Text segment -
-- START --

Further, the most recent findings from an annual Phi Delta Kappa survey reveal more than one-third of American parents fear for their child’s safety at school. Altogether, 34 percent answered they are afraid for their children’s safety at school. This number rises to an alarming 48 percent for parents earning less than $50,000 per year. 

Research shows students at private schools are less likely than their public school peers to experience problems such as alcohol abuse, bullying, drug use, fighting, gang activity, racial tension, theft, vandalism, and weapon-based threats. There is also a strong causal link suggesting private school choice programs, such as CSAs, improve the mental health of participating students.

Copious other empirical research on school choice programs finds these programs offer families improved access to high-quality schools that meet their children’s unique needs and circumstances. Moreover, these programs improve access to schools that deliver quality education inexpensively. Additionally, these programs benefit public school students and taxpayers by increasing competition, decreasing segregation, and improving civic values and practices. 

In Kansas, the antiquated district model effectively allows only wealthy families to transfer their children from unsafe public schools to safer school environments. The freedom afforded to those families should be afforded to all families, because every Kansas child deserves to have the resources available to escape an unsafe or unhealthy school environment.

The following documents provide more information about child safety accounts and parental choice in education.

Protecting Students with Child Safety Accounts
https://heartland.org/publications-resources/publications/protecting-students-with-child-safety-accounts
In this Heartland Policy Brief, Vicki Alger, senior fellow at the Independent Women’s Forum and research fellow at the Independent Institute and Heartland Policy Analyst Tim Benson detail the prevalence of bullying, harassment, and assault taking place in America’s public schools and the difficulties for parents in moving their child from an unsafe school. Alger and Benson propose a Child Safety Account program, which would allow parents to immediately move their child to a safe school— private, parochial, or pub­lic— as soon as parents feel the school their child is currently attending is too dangerous for their child’s physical or emotion­al health.

The Effects of School Choice on Mental Health
https://papers.ssrn.com/sol3/papers.cfm?abstract_id=3272550
This study from Corey DeAngelis at the Cato Institute and Angela K. Dills of Western Carolina University empirically examines the relationship between school choice and mental health. It finds that states adopting broad-based voucher programs and charter schools witness declines in adolescent suicides and suggests that private schooling reduces the number of times individuals are seen for mental health issues.

A Win-Win Solution: The Empirical Evidence on School Choice (Fourth Edition)
http://www.edchoice.org/wp-content/uploads/2016/05/A-Win-Win-Solution-The-Empirical-Evidence-on-School-Choice.pdf
This paper by EdChoice details how a vast body of research shows educational choice programs improve academic outcomes for students and schools, save taxpayers money, reduce segregation in schools, and improve students’ civic values. This edition brings together a total of 100 empirical studies examining these essential questions in one comprehensive report.

-- END --

Entries provided -
-- START --

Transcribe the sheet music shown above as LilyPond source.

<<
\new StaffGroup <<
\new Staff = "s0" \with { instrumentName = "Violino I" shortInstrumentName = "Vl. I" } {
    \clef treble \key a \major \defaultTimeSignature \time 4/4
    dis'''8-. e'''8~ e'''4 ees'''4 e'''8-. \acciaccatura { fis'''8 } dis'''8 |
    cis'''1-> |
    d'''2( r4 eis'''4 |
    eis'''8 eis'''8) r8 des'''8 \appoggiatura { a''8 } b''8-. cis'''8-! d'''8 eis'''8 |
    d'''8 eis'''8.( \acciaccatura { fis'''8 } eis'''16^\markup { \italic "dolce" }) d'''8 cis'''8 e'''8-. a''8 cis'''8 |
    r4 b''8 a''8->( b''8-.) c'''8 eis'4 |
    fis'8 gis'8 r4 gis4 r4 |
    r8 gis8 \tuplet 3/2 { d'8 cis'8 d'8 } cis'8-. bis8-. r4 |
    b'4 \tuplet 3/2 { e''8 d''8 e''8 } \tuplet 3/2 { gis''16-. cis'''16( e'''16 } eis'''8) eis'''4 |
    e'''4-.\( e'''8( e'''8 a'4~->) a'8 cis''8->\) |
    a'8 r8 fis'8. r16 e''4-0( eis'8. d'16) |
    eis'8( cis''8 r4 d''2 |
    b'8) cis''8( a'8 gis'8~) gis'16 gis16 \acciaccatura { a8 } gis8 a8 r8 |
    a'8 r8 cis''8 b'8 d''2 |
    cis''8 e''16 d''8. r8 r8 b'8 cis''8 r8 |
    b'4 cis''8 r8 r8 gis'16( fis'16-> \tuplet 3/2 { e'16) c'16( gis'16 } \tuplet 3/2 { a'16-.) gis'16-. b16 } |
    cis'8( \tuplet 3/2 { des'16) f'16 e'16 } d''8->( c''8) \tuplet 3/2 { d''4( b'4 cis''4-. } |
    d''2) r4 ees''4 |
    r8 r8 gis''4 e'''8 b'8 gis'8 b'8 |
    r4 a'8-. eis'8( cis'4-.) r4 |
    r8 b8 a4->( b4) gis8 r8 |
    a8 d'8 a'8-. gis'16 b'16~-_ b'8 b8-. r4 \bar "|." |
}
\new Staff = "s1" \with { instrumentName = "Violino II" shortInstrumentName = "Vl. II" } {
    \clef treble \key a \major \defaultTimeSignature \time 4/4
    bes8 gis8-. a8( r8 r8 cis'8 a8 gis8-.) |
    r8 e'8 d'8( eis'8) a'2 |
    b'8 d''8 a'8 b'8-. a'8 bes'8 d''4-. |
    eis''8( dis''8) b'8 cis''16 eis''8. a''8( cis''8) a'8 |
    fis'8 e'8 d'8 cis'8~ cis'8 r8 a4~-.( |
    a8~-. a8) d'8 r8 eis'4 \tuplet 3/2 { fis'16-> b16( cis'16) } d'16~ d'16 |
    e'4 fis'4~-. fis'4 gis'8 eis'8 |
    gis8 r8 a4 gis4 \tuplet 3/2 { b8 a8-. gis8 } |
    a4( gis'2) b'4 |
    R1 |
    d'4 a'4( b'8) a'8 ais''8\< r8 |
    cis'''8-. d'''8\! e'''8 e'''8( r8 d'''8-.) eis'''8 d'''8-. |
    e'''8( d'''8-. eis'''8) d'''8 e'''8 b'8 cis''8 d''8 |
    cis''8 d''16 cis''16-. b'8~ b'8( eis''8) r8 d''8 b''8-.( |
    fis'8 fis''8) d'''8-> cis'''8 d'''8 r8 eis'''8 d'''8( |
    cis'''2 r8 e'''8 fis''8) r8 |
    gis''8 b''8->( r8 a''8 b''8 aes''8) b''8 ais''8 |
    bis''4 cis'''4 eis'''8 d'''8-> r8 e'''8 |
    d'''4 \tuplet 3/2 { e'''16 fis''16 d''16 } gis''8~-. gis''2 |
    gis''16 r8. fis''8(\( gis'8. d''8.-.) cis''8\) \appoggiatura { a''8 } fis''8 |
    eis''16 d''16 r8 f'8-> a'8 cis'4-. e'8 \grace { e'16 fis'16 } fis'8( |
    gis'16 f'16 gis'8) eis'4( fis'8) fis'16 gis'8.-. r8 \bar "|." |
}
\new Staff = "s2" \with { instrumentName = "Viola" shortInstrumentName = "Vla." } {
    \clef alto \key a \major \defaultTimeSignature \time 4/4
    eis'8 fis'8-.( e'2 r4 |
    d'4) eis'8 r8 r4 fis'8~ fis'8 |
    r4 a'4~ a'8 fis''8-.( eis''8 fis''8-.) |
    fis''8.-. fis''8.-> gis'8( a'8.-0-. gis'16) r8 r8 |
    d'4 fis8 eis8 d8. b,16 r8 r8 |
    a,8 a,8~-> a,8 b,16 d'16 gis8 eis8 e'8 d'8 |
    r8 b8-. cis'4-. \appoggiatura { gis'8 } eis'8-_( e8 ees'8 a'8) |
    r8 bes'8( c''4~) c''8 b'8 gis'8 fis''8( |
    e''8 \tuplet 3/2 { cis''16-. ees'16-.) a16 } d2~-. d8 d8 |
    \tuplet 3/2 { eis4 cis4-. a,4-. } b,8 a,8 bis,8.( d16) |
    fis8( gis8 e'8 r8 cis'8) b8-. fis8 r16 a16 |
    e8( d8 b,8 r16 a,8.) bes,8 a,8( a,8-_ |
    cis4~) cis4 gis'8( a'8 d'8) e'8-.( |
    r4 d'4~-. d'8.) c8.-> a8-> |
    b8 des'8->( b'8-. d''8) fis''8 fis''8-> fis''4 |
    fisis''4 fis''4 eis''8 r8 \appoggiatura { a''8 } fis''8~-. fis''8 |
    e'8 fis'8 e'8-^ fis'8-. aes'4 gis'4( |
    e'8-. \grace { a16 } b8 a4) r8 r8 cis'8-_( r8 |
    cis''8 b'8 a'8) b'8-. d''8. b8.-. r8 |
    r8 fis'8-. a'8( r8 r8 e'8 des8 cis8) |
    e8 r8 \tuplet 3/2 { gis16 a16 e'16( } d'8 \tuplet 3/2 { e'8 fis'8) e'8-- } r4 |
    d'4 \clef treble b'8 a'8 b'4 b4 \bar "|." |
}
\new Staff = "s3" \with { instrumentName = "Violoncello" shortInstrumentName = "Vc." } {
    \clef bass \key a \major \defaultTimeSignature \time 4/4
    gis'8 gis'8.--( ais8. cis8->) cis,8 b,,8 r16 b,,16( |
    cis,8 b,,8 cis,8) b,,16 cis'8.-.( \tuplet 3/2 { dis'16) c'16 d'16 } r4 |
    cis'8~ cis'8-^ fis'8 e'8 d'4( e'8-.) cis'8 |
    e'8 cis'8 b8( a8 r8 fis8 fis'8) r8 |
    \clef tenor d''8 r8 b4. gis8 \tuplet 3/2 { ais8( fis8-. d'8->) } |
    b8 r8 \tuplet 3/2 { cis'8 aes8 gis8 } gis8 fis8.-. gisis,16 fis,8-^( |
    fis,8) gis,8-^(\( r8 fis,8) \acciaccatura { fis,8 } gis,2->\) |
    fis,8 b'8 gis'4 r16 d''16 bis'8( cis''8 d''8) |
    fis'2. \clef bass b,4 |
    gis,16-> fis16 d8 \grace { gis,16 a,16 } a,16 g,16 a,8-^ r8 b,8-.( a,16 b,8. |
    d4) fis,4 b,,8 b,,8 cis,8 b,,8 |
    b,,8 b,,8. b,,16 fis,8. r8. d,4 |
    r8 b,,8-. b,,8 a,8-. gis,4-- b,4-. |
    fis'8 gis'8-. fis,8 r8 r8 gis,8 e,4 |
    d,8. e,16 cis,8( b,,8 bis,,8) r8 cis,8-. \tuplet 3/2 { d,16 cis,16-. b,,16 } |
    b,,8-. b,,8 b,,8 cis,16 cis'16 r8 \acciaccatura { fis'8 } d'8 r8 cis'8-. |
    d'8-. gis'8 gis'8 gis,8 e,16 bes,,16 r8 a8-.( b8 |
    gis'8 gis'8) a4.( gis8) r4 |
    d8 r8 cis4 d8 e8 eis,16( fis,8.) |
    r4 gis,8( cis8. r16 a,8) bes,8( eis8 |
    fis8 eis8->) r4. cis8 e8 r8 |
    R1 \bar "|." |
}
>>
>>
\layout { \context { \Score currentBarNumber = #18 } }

-- END --
-- START --

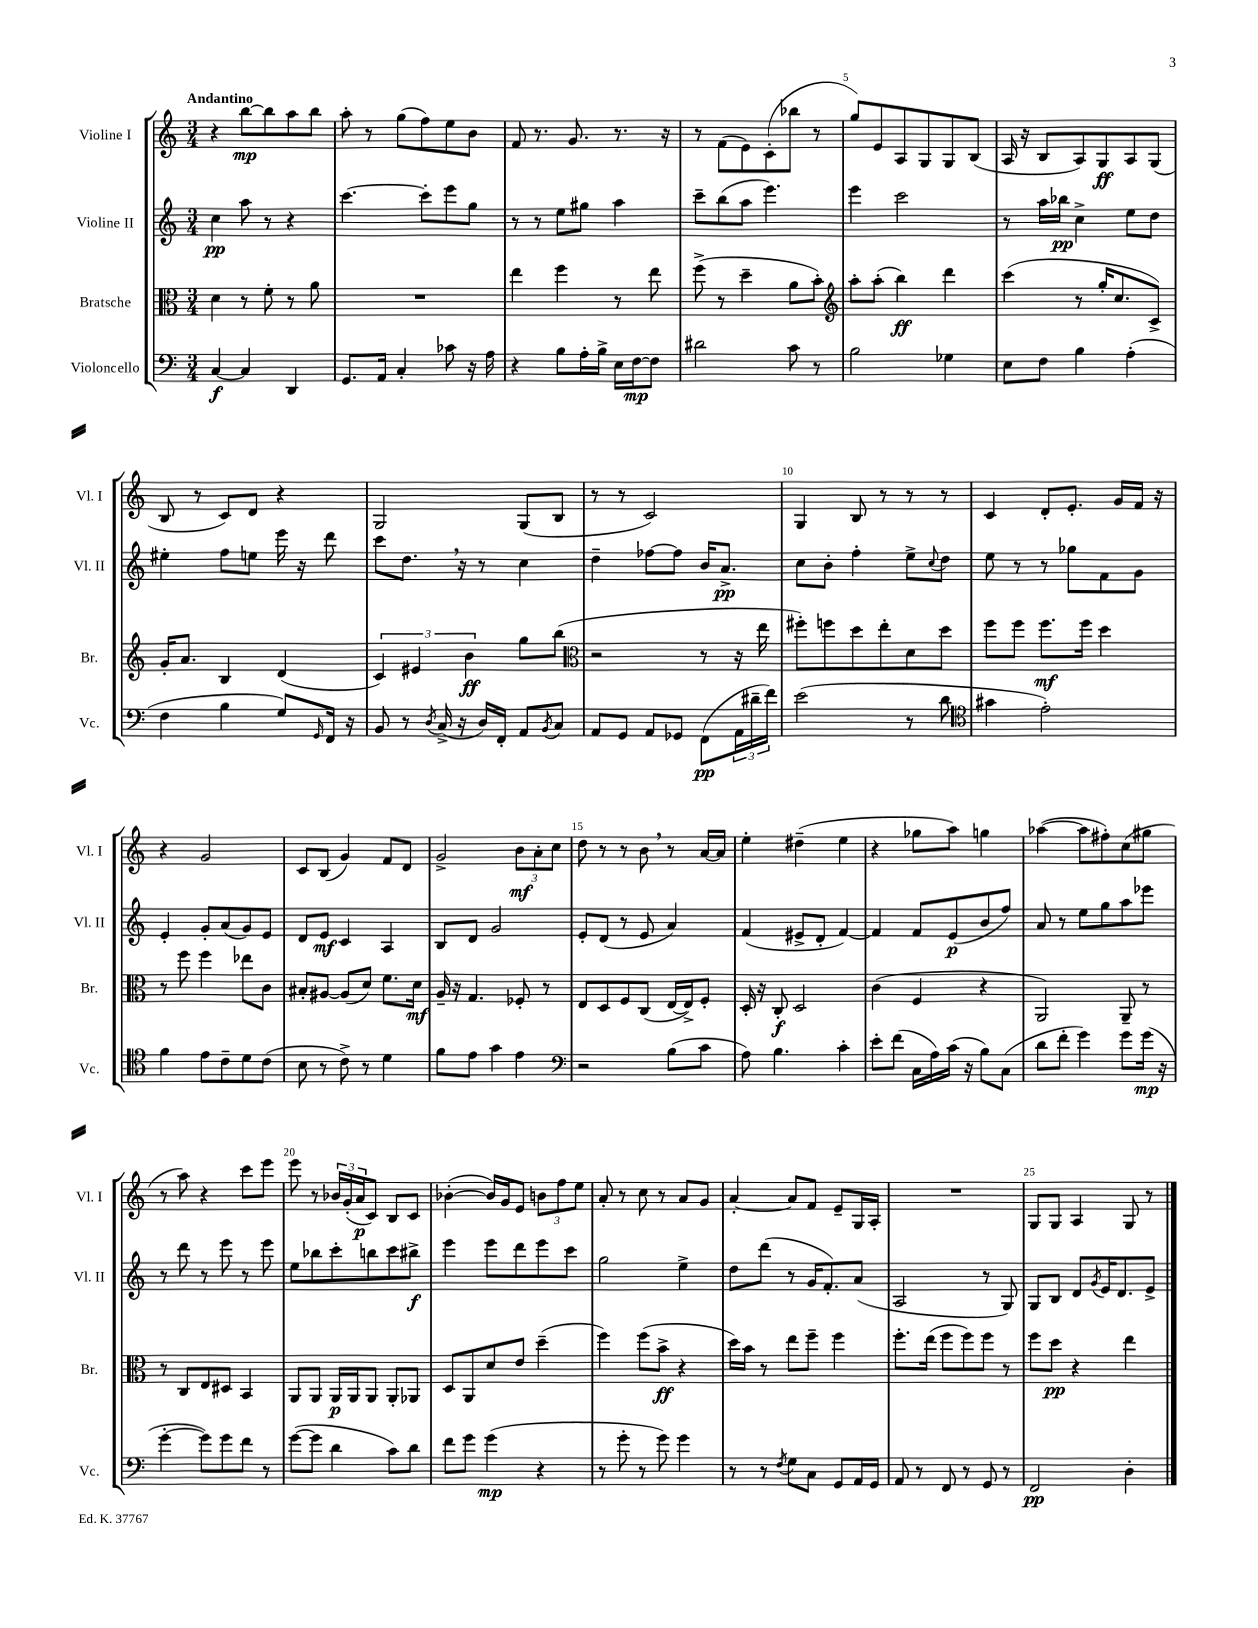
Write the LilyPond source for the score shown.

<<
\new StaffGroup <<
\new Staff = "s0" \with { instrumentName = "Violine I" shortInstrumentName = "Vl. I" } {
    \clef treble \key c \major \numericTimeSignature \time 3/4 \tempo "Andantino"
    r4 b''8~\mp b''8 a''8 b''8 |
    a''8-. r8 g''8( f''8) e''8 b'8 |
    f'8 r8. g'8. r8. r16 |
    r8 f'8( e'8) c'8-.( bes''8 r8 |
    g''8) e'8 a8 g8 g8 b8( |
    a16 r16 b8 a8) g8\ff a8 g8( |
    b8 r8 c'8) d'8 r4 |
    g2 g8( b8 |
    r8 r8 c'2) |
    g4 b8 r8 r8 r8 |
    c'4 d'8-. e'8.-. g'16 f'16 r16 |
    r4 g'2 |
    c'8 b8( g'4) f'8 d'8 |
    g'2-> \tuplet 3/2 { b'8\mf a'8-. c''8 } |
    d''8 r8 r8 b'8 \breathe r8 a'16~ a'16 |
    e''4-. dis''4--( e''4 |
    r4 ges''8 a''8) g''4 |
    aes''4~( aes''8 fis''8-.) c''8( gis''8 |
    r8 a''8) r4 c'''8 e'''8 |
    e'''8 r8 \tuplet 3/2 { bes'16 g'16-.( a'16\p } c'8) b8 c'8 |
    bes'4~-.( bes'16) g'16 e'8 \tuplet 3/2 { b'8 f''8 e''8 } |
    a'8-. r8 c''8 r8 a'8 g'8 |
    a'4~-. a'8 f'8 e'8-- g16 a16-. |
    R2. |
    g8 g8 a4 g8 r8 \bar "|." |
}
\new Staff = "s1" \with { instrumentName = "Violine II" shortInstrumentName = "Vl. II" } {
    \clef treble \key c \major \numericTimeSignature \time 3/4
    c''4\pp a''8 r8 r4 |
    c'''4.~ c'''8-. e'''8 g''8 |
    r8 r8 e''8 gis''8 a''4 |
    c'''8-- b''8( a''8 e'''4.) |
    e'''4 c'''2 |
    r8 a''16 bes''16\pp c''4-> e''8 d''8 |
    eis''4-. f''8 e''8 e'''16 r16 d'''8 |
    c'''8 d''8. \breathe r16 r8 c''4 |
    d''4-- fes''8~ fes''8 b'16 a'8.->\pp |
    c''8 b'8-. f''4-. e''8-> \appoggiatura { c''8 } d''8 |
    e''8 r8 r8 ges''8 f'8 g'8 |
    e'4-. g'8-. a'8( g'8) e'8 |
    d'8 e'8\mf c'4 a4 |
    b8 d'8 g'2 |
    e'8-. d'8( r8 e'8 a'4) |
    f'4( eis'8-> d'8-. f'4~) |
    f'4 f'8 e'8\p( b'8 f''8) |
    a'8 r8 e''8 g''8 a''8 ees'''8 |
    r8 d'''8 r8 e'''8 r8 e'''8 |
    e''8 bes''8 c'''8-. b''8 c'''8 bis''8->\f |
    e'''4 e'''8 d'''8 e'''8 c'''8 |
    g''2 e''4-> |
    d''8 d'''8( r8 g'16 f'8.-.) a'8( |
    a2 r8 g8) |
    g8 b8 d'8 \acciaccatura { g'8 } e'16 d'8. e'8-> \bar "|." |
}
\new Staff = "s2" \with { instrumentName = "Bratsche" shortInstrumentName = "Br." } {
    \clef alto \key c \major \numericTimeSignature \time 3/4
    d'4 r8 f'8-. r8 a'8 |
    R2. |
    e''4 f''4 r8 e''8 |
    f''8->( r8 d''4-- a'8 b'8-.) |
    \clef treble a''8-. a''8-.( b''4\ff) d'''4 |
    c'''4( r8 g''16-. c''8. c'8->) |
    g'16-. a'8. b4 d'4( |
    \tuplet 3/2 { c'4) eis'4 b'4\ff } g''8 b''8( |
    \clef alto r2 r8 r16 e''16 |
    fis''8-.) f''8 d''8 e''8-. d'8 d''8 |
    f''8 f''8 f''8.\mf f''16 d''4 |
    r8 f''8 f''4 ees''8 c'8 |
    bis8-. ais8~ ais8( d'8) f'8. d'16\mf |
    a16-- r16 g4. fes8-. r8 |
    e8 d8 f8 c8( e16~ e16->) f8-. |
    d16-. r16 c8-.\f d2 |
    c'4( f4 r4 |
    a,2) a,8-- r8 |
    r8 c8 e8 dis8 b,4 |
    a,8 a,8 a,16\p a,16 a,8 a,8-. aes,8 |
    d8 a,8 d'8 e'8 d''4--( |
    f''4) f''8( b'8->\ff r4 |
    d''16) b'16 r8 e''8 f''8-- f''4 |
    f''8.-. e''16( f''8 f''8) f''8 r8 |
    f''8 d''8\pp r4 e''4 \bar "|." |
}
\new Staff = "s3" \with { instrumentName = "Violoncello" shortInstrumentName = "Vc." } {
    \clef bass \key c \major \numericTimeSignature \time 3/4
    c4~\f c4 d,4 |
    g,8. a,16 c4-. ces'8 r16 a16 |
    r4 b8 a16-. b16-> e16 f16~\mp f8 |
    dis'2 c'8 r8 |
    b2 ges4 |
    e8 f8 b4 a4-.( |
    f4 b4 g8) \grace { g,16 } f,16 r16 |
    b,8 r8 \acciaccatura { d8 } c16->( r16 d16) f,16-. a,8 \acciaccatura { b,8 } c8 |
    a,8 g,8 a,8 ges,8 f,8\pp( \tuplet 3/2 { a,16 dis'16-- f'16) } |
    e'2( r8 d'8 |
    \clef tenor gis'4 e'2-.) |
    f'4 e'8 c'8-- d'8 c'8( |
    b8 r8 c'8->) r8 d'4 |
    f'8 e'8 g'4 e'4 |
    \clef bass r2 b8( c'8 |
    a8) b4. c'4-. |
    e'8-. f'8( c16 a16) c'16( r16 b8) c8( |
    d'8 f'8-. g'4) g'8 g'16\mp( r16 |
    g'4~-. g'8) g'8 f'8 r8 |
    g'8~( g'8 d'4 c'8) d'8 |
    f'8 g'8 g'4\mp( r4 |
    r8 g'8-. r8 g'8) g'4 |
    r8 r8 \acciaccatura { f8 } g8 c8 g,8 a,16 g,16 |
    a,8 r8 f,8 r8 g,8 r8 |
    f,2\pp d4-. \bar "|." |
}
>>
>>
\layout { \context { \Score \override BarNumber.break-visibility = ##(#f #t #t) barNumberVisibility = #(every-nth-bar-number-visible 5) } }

-- END --

Requests -
1 – In the text on school safety and school choice, what percentage of parents earning less than $50,000 per year say they fear for their children's safety at school?
2 – How many lines of the records contain the string "context"? Reply with the number alone.

Task solutions -
1 – 48 percent

2 – 2